Saturday, February 14, 2009

Gulliver in Brobdingnag

Jonathan Swift, Gulliver's Travels: Reading Notes, Part II

"Travels into Several Remote Nations of the World: Part 2, A Voyage to Brobdingnag."

Brobdingnag situated by Gulliver and by map in first edition as a peninsula on west coast of North America, well above known California settlements of Monterrey and Mendocino (and thus, it is fun to imagine, quite possibly the Long Beach peninsula of Washington State).

Encountering giant Brobdingnags, Gulliver muses on changes in status brought by size and power alone: "in this terrible agitation of mind, I could not forebear thinking of Lilliput . . . Where I was able to draw an Imperial Fleet in my hand, and perform those other actions which will be recorded forever in the chronicles of that empire, while posterity shall hardly believe them, although attested by millions. I reflected what a mortification it must prove to me to appear as inconsiderable in this nation as one single Lillupitian would be among us."

From living myth in Lilliput to insignificant morsel, Gulliver's initial status in Brobdingnag that of an animal; the farmer plucks him from amid the furrows and examines him as he would a weasel. "What could I expect but to be a morsel in the mouth of the first among these enormous barbarians that should happen to seize me."

Immediate reaction of farm family is to treat Gulliver like an animal or plaything despite his human characteristics and behavior -- the mother shrieks as if he were a toad or shrew; the son dangles and plucks at him the way all children are mischievous "toward sparrows, rabbits, young kittens, and puppy dogs"; and the infant sticks the tiny Gulliver in her mouth.

It is the young daughter who sees Gulliver's personhood (though she seems to enjoy dressing and undressing him as if he were a doll) and he comes into her care until the plan arises to exhibit him at the town fair for money arises. The daughter realizes Gulliver is to be taken away from her just as "last year, when they pretended to give her a lamb, and yet, as soon as it was day, sold it to a butcher."

Gulliver exhibited by the farmer far-and-wide, performing English mannerisms such as flourishing his sword and doffing his hat for the eager crowds. Resonance here with how natives were brought back to Europe by explorers as curiosities.

Gulliver's name in Brobdingnag is Grildrig (Little Man).

Gulliver sold to Queen, who finds him appealing. King at first cannot decide if he is an animal or clever clockwork. He becomes a part of the royal household, quickly earning the resentment of the Royal Dwarf, now supplanted as a curiosity.

Gulliver's size allows him to see how disguisting household flies are with their feces and secretions. He is horrified to see Queen devour entire birds, bones and all, though he devoured Lilliput's tiny viands in similar fashion.

Magnitude of Brobdingnagians makes apparent the imperfections of their flesh -- mottled, pitted -- just as miniature Lilliputians seemed physically perfect and charming.

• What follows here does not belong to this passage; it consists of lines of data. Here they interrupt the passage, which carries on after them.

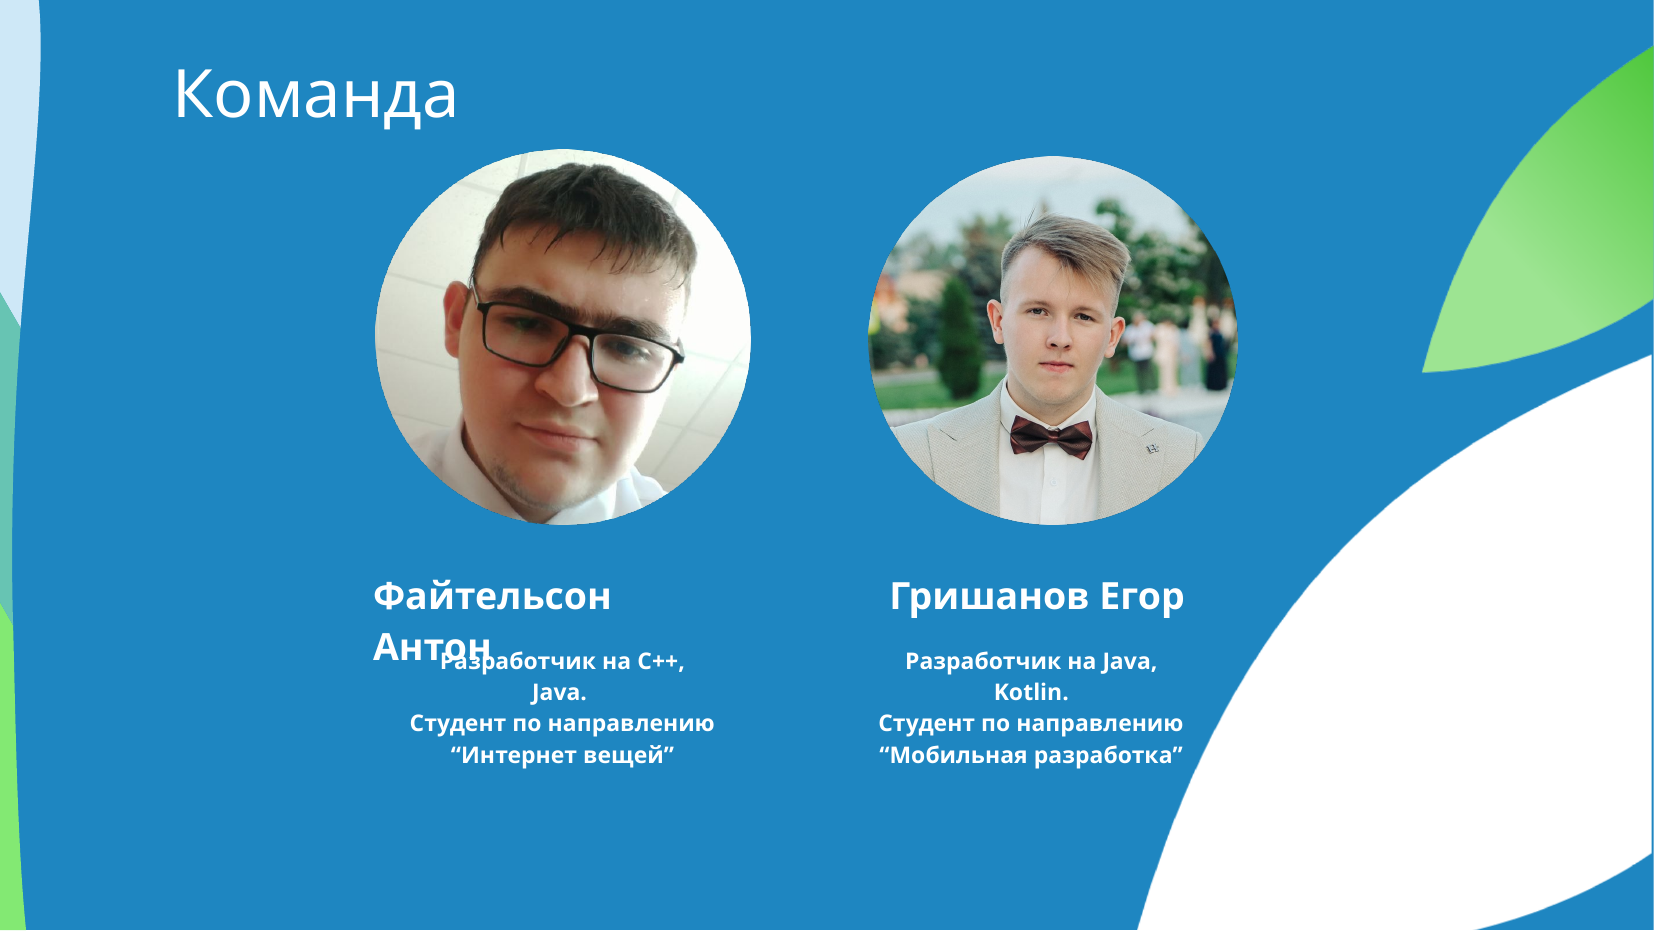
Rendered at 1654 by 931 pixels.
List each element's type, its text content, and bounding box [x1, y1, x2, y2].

picture [868, 46, 1654, 930]
text_box Команда [172, 50, 1088, 132]
text_box Разработчик на Java, Kotlin. Студент по направлению “Мобильная разработка” [862, 637, 1201, 809]
text_box Разработчик на C++, Java. Студент по направлению “Интернет вещей” [337, 637, 788, 809]
text_box Гришанов Егор [874, 562, 1276, 629]
text_box Файтельсон Антон [358, 562, 751, 629]
picture [375, 149, 751, 526]
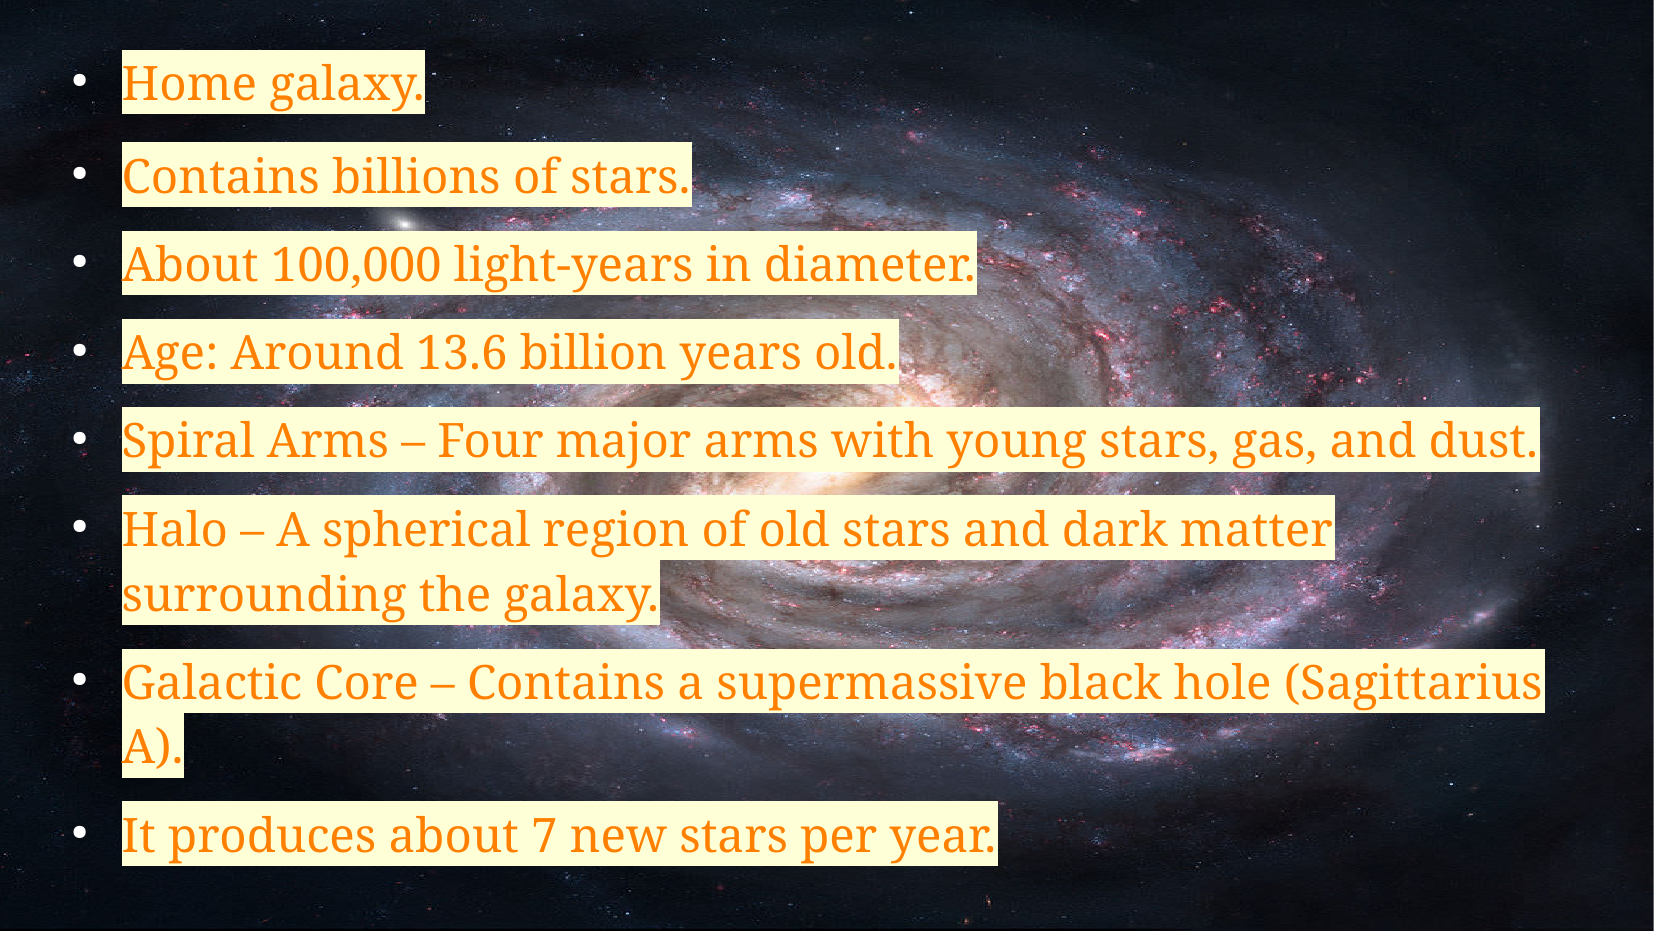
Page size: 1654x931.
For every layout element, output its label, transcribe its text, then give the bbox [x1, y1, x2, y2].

picture [0, 0, 1654, 931]
list Home galaxy. Contains billions of stars. About 100,000 light-years in diameter. Age: Around 13.6 billion years old. Spiral Arms – Four major arms with young stars, gas, and dust. Halo – A spherical region of old stars and dark matter surrounding the galaxy. Galactic Core – Contains a supermassive black hole (Sagittarius A). It produces about 7 new stars per year. [54, 49, 1600, 877]
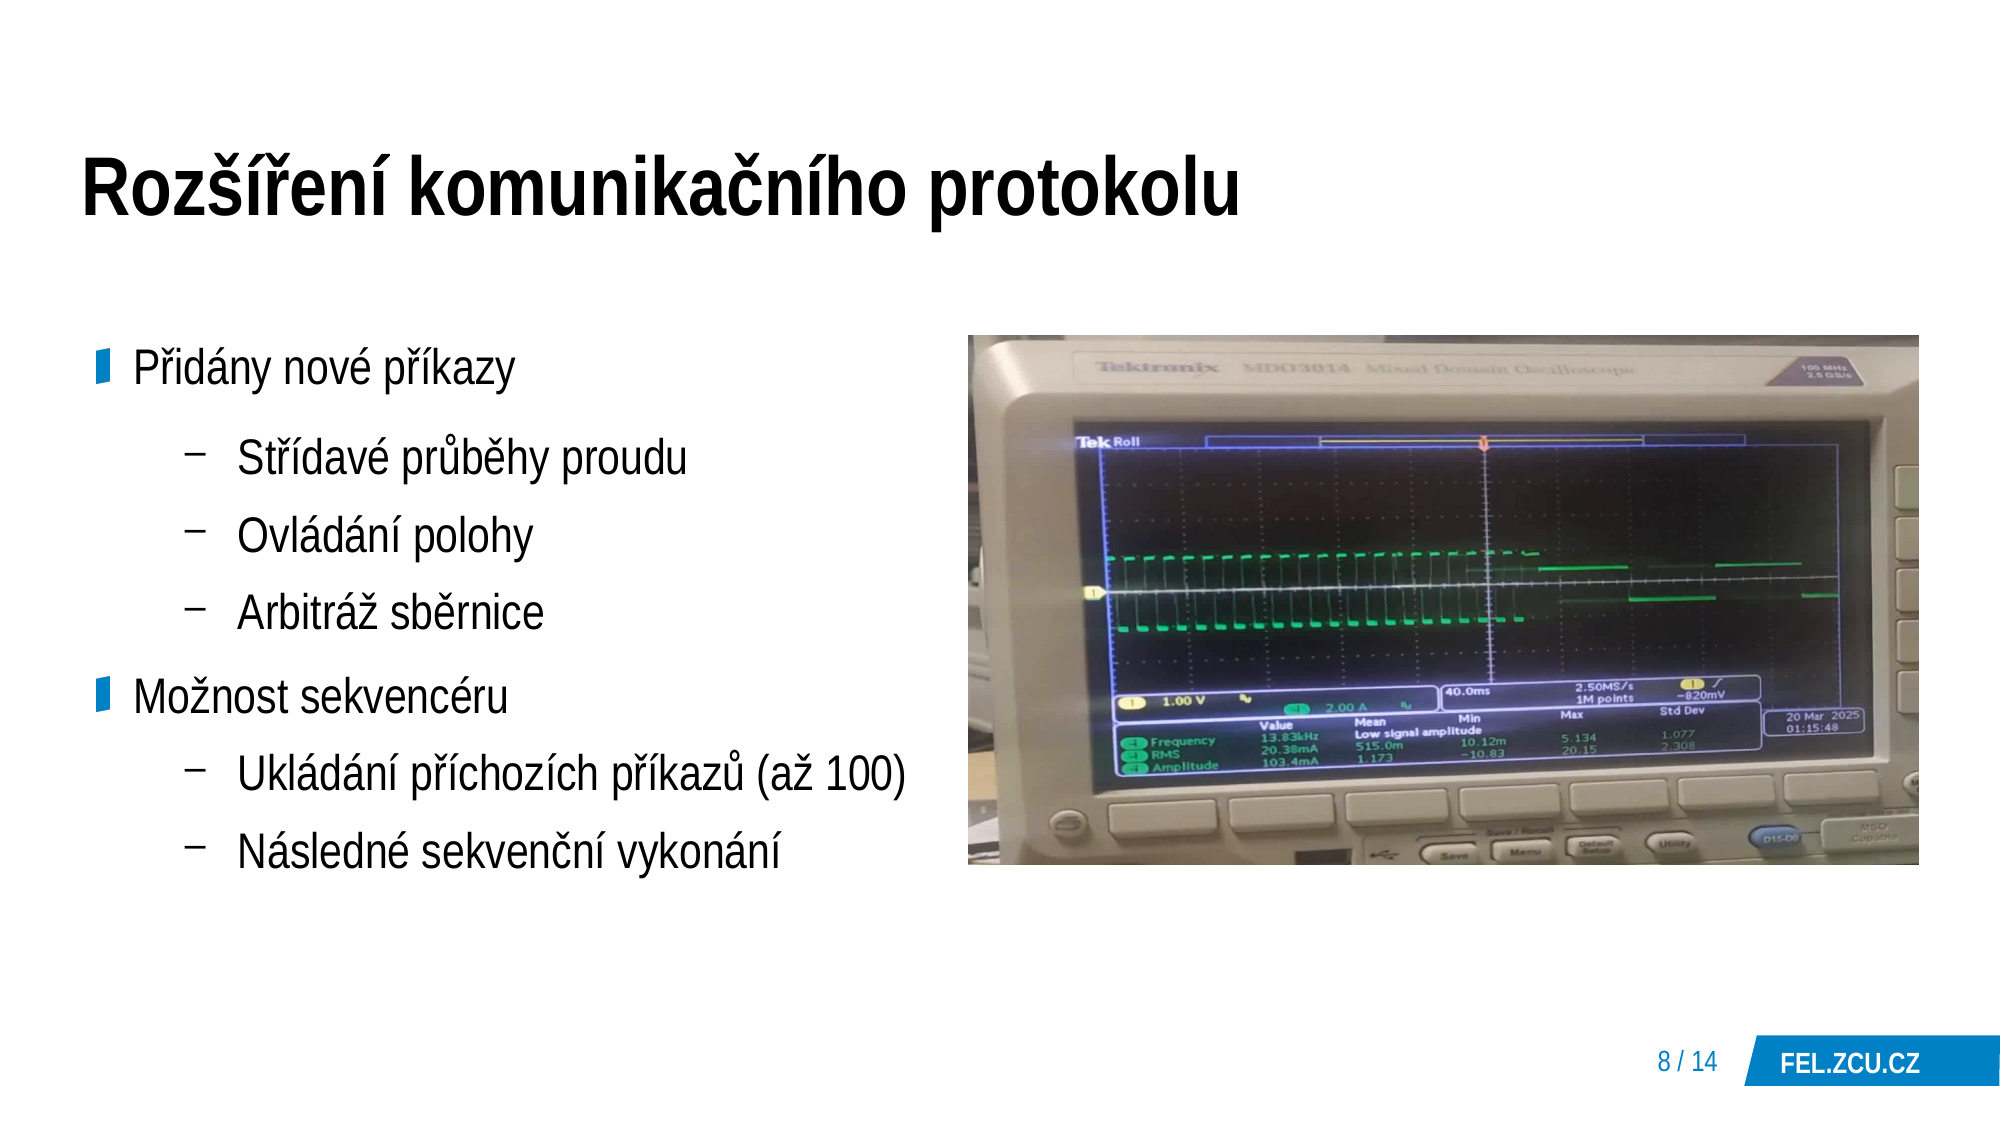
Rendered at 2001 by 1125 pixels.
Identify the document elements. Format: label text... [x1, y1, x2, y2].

slide_number <number> / 14 [1412, 1035, 1733, 1086]
title Rozšíření komunikačního protokolu [81, 146, 1918, 234]
list Přidány nové příkazy Střídavé průběhy proudu Ovládání polohy Arbitráž sběrnice Možnost sekvencéru Ukládání příchozích příkazů (až 100) Následné sekvenční vykonání [81, 334, 975, 1014]
text_box [967, 334, 1920, 866]
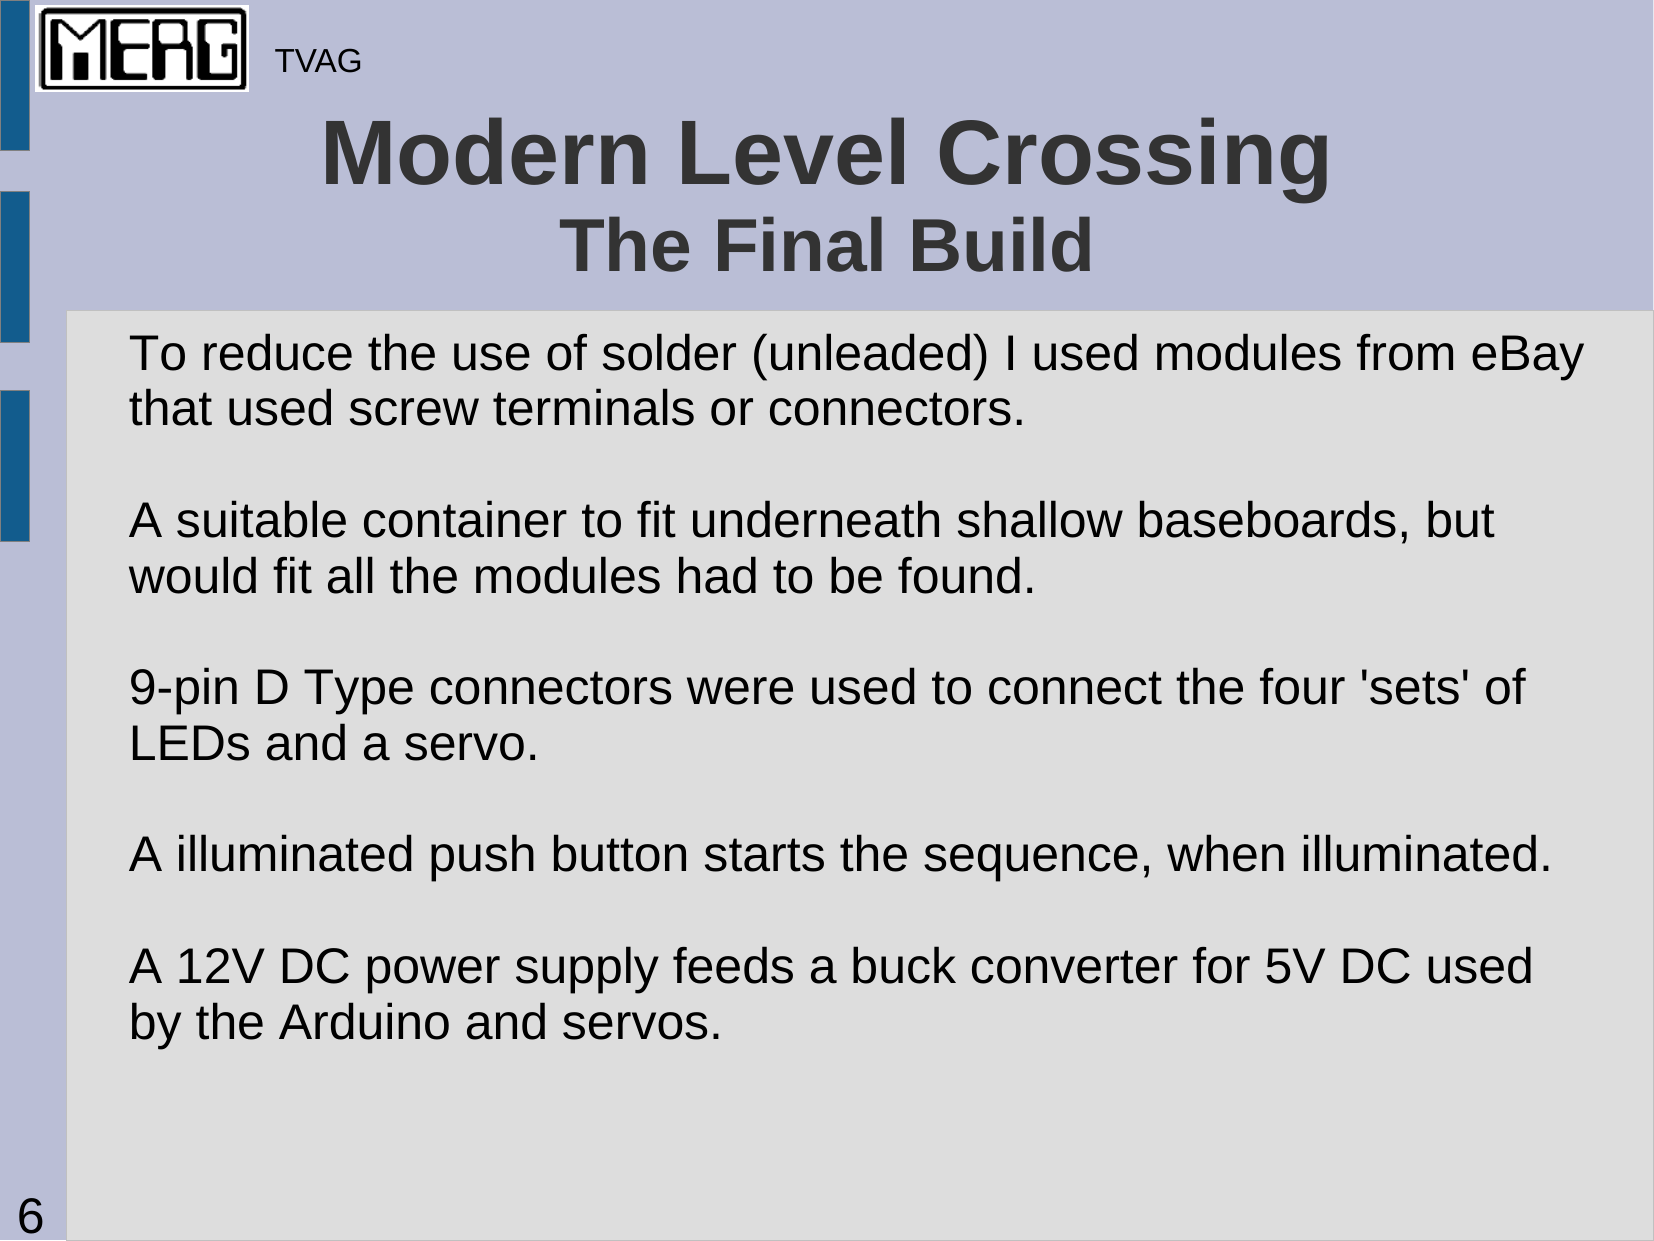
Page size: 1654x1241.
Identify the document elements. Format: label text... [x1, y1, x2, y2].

list To reduce the use of solder (unleaded) I used modules from eBay that used screw terminals or connectors. A suitable container to fit underneath shallow baseboards, but would fit all the modules had to be found. 9-pin D Type connectors were used to connect the four 'sets' of LEDs and a servo. A illuminated push button starts the sequence, when illuminated. A 12V DC power supply feeds a buck converter for 5V DC used by the Arduino and servos. [128, 324, 1594, 1109]
picture [35, 5, 249, 92]
text_box <number> [2, 1180, 260, 1241]
text_box TVAG [259, 35, 378, 88]
title Modern Level Crossing The Final Build [121, 91, 1534, 299]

Equivalent to looking through a microscope, Gulliver sees true nature of the world: "the most hateful sight of all was the lice crawling on their clothes. I could see distinctly the limbs of these vermin with my naked eye, much better than a European loise through a microscope, and their snouts with which they rooted like swine."

"Gulliver's Travels" as an ocular adventure. His great size in Lilliput allows him to see the pettiness of human society; his tiny size in Brobdingnag reveals the grossness and beastliness of human existence.

More disgust, this time ofalcatory: "The Maids of Honor . . . would often strip me naked from top to toe, and lay me at full length in their bosoms; wherewith I was much disgusted; because to say the truth a very offensive odor came from their skins."

Pre-Darwinian moment: a monkey at the Castle mistakes Gulliver for "a young one of his own species," runs off with him and rocks him like a baby while feeding him from his own provender.

The king interrogates Gulliver on the affairs of England. Gulliver provides a panygeric, but after close questioning the King states: "from the answers I have with much pains wringed and extorted from you, I cannot but conclude the bulk of your natives to be the most pernicious race of little odious vermin that nature ever suffered to crawl upon the surface of the earth."

Attempting again to assert superiority of English society, Gulliver describes his world's munitions and offers to construct such devices for Brobdingnag. The king is horrified that such murderous, inhuman machines could be viewed as a sign of a nation's greatness and finds Gulliver's offer repellent, calling him an "impotent and groveling insect."

Regarding such denunciation, Gulliver opines to his reader that the King has "narrow principles and short views" in his rejection of a technology which would make him "absolute master of the lives, the liberties, and the fortunes of his people."

The Brobdingnag King's political philosophy: "he gave it for his opinion that whoever could make two ears of corn or two blades of grass grow upon a spot of ground where only one grew before, would deserve better of mankind, and do more essential service to his country than the whole race of politicians put together."

Gulliver reads a work of Brobdingnag philosophy that suggests humans must have once been of greater stature. A devolution from Brobdingnagians (x10)through Europeans to Lilliputians (-10)?